-- Dataset follows --

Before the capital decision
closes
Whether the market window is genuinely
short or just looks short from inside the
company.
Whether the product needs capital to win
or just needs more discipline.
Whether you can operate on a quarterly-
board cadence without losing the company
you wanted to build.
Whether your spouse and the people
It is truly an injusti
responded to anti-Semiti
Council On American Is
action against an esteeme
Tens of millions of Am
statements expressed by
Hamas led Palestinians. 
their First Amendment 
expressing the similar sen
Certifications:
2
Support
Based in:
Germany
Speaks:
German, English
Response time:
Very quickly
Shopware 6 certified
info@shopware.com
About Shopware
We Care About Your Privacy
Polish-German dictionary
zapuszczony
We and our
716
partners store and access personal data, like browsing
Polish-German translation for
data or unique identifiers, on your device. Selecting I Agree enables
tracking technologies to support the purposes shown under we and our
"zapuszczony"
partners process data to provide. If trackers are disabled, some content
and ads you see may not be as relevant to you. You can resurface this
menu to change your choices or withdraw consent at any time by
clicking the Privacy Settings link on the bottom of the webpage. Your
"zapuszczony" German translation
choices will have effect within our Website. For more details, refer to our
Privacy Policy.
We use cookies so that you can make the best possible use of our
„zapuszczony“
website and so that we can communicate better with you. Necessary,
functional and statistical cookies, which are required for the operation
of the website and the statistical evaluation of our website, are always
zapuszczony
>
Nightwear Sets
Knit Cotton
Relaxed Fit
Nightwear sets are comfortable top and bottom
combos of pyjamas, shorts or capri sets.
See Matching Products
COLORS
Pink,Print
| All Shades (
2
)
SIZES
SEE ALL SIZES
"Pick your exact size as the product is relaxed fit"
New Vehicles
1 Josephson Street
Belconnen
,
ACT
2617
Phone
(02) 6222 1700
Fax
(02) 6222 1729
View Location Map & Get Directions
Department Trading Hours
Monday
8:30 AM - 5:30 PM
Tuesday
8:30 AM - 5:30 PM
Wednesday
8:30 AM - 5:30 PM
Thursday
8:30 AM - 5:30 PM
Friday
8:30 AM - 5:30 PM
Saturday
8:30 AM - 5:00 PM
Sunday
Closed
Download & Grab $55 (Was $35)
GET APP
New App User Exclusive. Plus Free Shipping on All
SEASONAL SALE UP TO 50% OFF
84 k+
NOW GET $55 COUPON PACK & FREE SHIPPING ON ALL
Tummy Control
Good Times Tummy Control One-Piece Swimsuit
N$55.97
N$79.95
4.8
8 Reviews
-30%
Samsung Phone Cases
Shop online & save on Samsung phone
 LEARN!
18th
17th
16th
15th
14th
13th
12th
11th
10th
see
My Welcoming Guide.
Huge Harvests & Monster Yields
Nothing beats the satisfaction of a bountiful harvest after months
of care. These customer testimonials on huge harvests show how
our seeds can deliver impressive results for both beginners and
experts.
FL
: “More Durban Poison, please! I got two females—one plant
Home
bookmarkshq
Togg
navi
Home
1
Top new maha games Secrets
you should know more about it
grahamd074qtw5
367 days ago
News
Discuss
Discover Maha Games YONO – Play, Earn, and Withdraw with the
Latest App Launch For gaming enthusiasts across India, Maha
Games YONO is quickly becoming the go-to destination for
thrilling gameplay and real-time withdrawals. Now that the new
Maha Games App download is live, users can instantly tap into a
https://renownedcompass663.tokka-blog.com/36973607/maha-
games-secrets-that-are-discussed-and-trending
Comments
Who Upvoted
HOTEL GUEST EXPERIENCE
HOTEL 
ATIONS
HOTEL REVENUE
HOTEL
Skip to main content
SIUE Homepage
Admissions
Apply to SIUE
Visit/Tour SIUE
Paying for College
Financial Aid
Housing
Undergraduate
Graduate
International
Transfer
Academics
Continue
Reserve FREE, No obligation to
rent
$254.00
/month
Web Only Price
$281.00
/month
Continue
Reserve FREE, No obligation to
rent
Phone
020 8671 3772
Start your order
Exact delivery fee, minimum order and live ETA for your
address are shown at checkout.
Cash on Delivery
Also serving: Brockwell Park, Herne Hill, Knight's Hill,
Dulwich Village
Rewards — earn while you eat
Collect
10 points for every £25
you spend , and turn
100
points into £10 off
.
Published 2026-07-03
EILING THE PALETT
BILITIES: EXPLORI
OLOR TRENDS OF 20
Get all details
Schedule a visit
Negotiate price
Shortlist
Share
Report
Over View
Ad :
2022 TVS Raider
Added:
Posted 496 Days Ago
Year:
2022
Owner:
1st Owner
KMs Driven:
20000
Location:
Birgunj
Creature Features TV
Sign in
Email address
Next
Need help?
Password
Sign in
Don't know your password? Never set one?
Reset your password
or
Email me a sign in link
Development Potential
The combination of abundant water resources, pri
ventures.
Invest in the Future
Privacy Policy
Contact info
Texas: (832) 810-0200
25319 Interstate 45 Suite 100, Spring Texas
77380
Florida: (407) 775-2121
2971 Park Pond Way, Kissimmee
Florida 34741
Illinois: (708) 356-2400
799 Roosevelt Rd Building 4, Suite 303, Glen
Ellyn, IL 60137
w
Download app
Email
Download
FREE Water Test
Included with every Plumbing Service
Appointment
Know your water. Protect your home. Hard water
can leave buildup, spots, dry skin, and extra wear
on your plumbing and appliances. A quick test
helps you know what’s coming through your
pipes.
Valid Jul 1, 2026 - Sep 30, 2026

-- Dataset concluded --

Task goal: From the records above, pull out every line containing the word "Nightwear".

Solution for this task:
Nightwear Sets
Nightwear sets are comfortable top and bottom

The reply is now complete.